How Has Covid-19 Impacted the Global Last-Mile Delivery Market, and How Can Your Company Adapt?

3 min readFeb 24, 2021

By Kelsea Mann

The COVID-19 Pandemic and subsequent quarantine period for most countries has significantly impacted market trends in ecommerce. A Staff and Bloomberg Report showed that “COVID-19 related shifts in buying behavior translated to an additional $41.54 billion in digital revenue for November-December. Additionally, 60% of shoppers surveyed as of February 16, 2021 said that new spikes in COVID 19 may keep them away from stores, as levels of uncomfortability in testing beauty products and trying on clothes in-store are also on the rise.

For the consumer in a post COVID-19 world, trends are predicting that online shopping will become the most preferable option.

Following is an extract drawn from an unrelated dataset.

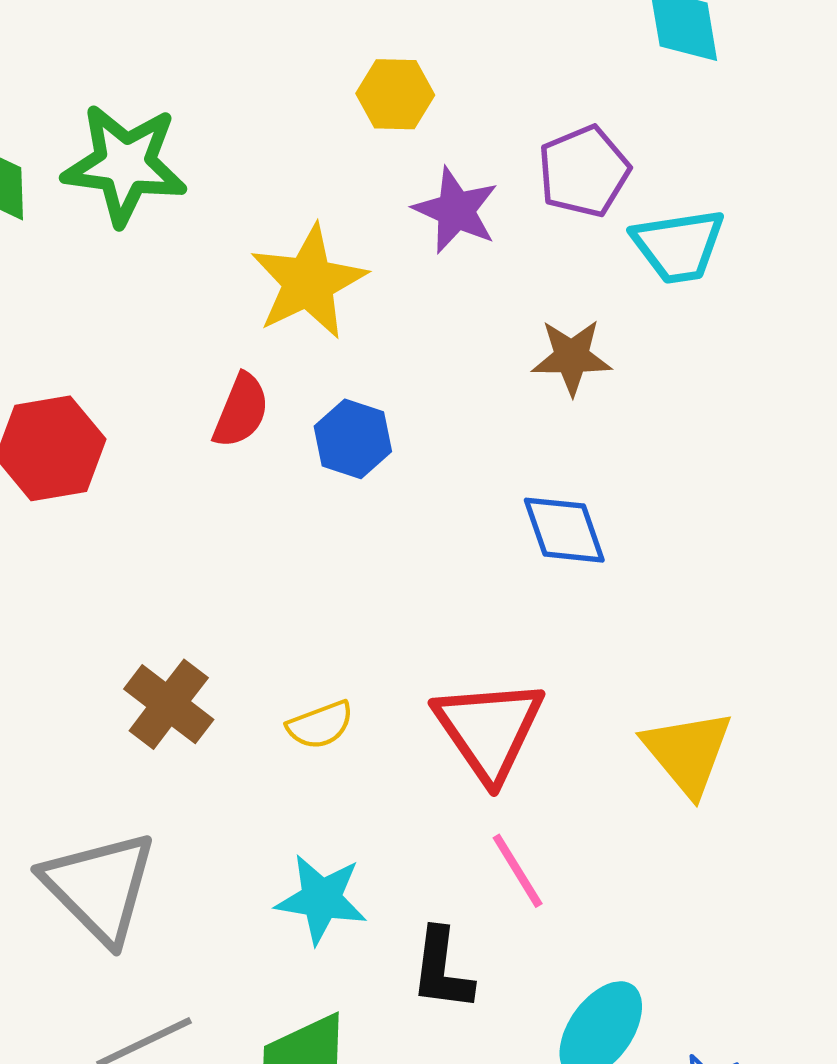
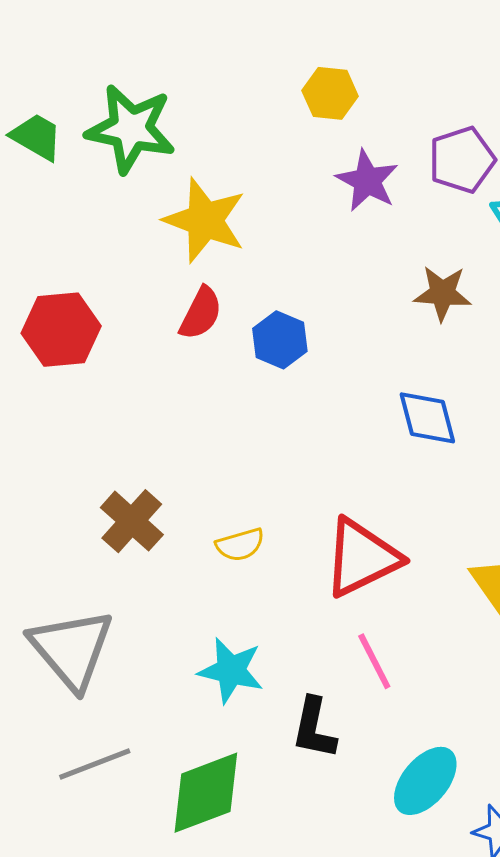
yellow star: (308, 282) -> (205, 220), moved, turned -30
red triangle: (489, 730) -> (362, 558), turned 34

Retailers and suppliers are rapidly transitioning to accommodate online shoppers, which involves tackling logistics in the most challenging areas. One of these is the last mile, the short segment of a delivery which concludes with the consumer receiving the product. As e-commerce grows faster, the average consumer begins to wonder not “can I get that delivered?”, but instead “how soon can it get here?”

What Determines Last Mile Delivery Speeds?

In major cities across the US and Internationally, customers can get same-day delivery from grocers, restaurants, pharmacies and more. This drive in customer demand presents a massive challenge to all companies. However, last-mile delivery should be emphasized as it is the most memorable part of an online ordering experience on the customer’s end. Delivery speeds strongly depend on the proximity from user to supplier. Amazon, a pioneer in last-mile delivery solutions, has begun the process of shrinking regional distribution centers in order to access customers in large urban environments.

However, not everyone has the capability of Amazon. Many businesses are just beginning to use supply houses, rather than shipping from the store. While supply chain management has always been important to businesses, the need to improve shipping times changes it at every level. Picking accuracy in warehouses, for example, has been shown to be 99.9% accurate in a warehouse, compared to the less than 90% typically shown in store. The last mile may be the final step, but should be considered something of utmost importance. It is the culmination of the entire delivery process, waiting to be placed in the customer’s hands.

How Should Companies Adapt to These Changes?

About 83% of surveyed retailers are currently using UPS or FedEx for last-mile deliveries. While these can be an affordable option, significant growth has been shown in the Private Fleet sector. Even a few years before the pandemic, the transportation management systems industry was relatively small, with businesses heavily relying on parcel systems, or large fleets. According to a recent article from Forbes, “Coronavirus has changed the outlook for direct-to-consumer commerce, and TMS (transportation management systems) is now a critical component of this strategy. Last month at the Descartes evolution virtual conference, Chris Jones, the Executive Vice President at Descartes spoke on “Home Delivery Best Practices” for business. He identified four solutions that drive the customer experience; dynamic delivery appointment scheduling, same-day optimization, contactless delivery, and omni-channel home delivery.” See these terms clearly outlined by Mr. Jones here.

Companies with a smaller fleet, or numerous customers in different locations who are continuously requesting products, should consider private fleet and TMS service options to fulfill these needs. The COVID-19 Pandemic has tremendously increased the customer’s expectations for home delivery. While the last mile can be a costly area to transform, putting your customers at the forefront of decision making will always be the most logical business decision you can make.